COMPUTER ORGANIZATION October 1, 2002
WC3824-001
(CSEE) HOMEWORK #3
PROF. TONY JEBARA
DUE |
THURSDAY,
OCTOBER 10th, 2002 AT BEGINNING OF CLASS |
Please
use the class newsgroup (bulletin board) for questions, updates,
clarifications, and corrections related to the homework. It is linked off of
the class home page: http://www.cs.columbia.edu/~jebara/3824.
As a second resort, you can also email a TA directly: kdunn@cs.columbia.edu or am2104@columbia.edu.
1. (10
points):
Patterson and Hennessy Exercise 4.10.
2. (15
points):
Patterson and Hennessy Exercise 4.14.
3. (5
points):
Patterson and Hennessy Exercise 4.21.
4. (15
points):
Patterson and Hennessy Exercise 4.23.
5. (10
points):
Patterson and Hennessy Exercise 4.31.
6. (20
points):
Patterson and Hennessy Exercise 4.42.
7. (10
points):
Patterson and Hennessy Exercise 4.51. Read p. 332 & 241-249 first.
8. (20
points):
Patterson and Hennessy Exercise 4.52. Read p. 332 & 241-249 first.
9. (30
points):
Patterson and Hennessy Exercise 4.53.
10. (50 points): Recursive Palindrome
Detector (SPIM).

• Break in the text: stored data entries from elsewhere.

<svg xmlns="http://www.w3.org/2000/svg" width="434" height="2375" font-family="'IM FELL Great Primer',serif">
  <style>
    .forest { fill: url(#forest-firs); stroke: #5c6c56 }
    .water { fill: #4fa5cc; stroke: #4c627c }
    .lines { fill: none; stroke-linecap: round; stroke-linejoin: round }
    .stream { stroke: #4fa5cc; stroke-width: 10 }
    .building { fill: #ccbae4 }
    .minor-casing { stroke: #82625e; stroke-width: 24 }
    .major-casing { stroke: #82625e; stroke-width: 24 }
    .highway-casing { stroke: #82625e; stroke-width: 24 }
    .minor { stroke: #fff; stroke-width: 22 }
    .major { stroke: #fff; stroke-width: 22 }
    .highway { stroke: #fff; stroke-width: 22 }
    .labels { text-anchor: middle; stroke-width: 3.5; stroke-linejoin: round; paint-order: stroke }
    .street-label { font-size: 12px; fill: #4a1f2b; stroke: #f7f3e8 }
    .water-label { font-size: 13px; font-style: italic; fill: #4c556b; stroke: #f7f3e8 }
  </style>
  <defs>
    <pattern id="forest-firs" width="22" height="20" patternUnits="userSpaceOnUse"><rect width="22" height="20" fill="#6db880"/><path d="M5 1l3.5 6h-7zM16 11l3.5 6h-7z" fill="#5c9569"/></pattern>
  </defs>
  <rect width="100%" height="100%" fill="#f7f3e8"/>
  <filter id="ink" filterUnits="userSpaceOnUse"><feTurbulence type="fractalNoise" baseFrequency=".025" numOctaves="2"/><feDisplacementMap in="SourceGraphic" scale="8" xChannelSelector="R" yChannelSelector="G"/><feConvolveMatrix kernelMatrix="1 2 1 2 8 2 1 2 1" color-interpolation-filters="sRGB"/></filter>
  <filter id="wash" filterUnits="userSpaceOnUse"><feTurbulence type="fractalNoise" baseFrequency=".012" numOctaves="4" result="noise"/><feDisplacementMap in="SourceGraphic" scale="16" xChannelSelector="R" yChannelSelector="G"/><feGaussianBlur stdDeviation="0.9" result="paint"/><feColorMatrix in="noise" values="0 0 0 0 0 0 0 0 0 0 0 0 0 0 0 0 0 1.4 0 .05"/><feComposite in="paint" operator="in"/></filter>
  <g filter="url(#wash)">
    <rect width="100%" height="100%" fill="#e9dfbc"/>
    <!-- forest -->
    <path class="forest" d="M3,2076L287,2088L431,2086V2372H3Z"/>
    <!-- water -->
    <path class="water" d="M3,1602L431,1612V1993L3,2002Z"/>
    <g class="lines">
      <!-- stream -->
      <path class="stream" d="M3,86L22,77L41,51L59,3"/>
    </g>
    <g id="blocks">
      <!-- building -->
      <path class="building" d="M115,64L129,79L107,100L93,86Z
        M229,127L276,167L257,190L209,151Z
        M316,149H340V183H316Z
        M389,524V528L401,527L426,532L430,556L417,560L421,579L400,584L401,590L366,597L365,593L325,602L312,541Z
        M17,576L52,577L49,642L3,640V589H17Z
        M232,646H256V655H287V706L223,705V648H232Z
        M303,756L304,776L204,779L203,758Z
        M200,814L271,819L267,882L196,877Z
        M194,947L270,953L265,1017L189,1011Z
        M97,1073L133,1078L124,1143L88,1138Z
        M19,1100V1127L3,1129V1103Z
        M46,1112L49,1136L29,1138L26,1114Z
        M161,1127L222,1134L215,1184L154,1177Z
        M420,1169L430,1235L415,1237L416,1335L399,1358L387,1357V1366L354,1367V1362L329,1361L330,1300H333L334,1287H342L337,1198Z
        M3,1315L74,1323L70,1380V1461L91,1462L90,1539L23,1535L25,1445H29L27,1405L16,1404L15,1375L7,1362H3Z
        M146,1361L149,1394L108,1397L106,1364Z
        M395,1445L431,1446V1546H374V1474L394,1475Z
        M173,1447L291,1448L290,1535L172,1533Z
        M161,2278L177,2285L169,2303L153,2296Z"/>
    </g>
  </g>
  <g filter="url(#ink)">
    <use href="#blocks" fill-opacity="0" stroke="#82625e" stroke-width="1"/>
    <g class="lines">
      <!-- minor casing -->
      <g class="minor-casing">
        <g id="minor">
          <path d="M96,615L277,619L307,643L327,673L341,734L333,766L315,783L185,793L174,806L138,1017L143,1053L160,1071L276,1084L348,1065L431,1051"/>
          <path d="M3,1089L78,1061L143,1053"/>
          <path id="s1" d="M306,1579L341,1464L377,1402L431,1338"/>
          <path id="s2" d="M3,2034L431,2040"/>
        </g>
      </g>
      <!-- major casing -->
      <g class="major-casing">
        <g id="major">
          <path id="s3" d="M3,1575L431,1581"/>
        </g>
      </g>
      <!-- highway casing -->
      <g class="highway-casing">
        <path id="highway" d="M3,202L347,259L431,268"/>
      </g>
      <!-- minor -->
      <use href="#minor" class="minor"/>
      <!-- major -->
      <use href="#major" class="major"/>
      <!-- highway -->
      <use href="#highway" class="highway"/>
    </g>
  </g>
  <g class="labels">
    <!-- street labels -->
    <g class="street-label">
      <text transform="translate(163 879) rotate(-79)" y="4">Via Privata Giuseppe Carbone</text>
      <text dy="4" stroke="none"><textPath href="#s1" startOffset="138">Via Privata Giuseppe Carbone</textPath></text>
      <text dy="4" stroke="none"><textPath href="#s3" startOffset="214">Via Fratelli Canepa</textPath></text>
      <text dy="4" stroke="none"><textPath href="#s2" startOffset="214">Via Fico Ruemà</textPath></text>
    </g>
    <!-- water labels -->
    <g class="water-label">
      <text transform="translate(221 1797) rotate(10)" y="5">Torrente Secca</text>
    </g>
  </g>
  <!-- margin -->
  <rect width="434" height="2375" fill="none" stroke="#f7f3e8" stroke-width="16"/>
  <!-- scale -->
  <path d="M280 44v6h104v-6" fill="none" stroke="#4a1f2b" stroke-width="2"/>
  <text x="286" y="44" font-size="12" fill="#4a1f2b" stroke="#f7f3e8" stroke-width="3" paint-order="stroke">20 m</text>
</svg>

In this problem, use SPIM to write a recursive MIPS
function, palindrome-r. Pseudo-code for the function palindrome-r is
as follows:
palindrome-r(str1,str2)
string str1,str2;
{
string
res1;
boolean
res2;
if
(head(str2)==’NULL’) return(str1,TRUE);
else
{
(res1,res2)
= palindrome-r(str1,tail(str2));
res2 =
(res2 AND (head(res1)==head(str2)));
return(tail(res1),res2);
}
}
This function takes a null-terminated ASCII-encoded
string, “str” and checks if the string is a palindrome, i.e. if the string
reads the same backwards and forwards. Examples of palindromes include the
strings: “x”, “madam”, and “wow”. Sentences can also be palindromes, for
example “avid diva”. Spaces are treated just like any other character. Note
that the empty string “” is also a palindrome. See Patterson and Hennessy pages
142-144 for background on strings and characters.
The function has the nice property that it checks if the
string is a palindrome in-place: no additional buffers or arrays are needed.
The function handles both odd-length and even-length strings correctly as well
as the empty string.
There are a few important observations about this
function. First, the function is called with two arguments: “str1” and “str2”.
However, for your top-level call to palindrome-r (i.e. from main())
these two arguments are identical. For example, to check if string abcx
is a palindrome, you would simply call:
palindrome-r(abcx,abcx);
Second, the pseudo-code includes the notation: tail
and head. These are simply string operations, used to break up a string
into parts. For example, if str=”abc”, then tail(“abc”)=”bc”. So tail
is shorthand to indicate the remainder of the string, starting with the second
character. Similarly, head(“abc”)=’a’. In other words, head
indicates the first character in the string. Note that tail
returns a string (which is being shown here in double-quotes) while head
returns a single character (which we show written in single quotes). In other
words, head does not give a null-terminated string, just a single byte to
represent the one single character. Important: do not implement head and
tail as separate functions. They are simply notations for basic string
operations; translate them directly into the corresponding MIPS assembly
instructions.
Third, note that the function has 2 return values, so you
have to return these in registers $v0 and $v1 respectively. Thus the shorthand:
(res1,res2) =
palindrome-r(str1,str2)
simply means that the function palindrome-r returns
2 values, the 1st return value is res1 and the 2nd return
value is res2. Note that the 1st result is a string; the second
result is TRUE or FALSE, indicating if the original string is an palindrome.
You should encode TRUE by the integer 1 and FALSE by the integer 0 (i.e. as
32-bit words).
As in some of the HW#2 problems, assume that “str1” and
“str2” are valid ASCII-encoded null-terminated strings and that they are given
as pointers to the memory location at the start of each string. Write a MIPS
assembly version of the palindrome-r function as a procedure. You should
also write a main routine which calls palindrome-r. Your main
routine should call it at least 4 times with different test cases by using the
$a0-$a3 registers (it should work for any string, in principle). Be sure to use
the caller-callee conventions as outlined previously and in class. Put comments
in your program to make it easy to read and understand.
Use the SPIM simulator to test our your code and to make
it output results on the console. Use syscalls as in the example code on
the class web page and the SPIM documentation to output results on the console.
SPIM is available and
documentation can be downloaded from: http://www.cs.columbia.edu/~jebara/3824.
Only hand in your assembly code for this question, either hand-written or as a
print-out (do not print out the console or SPIM status windows).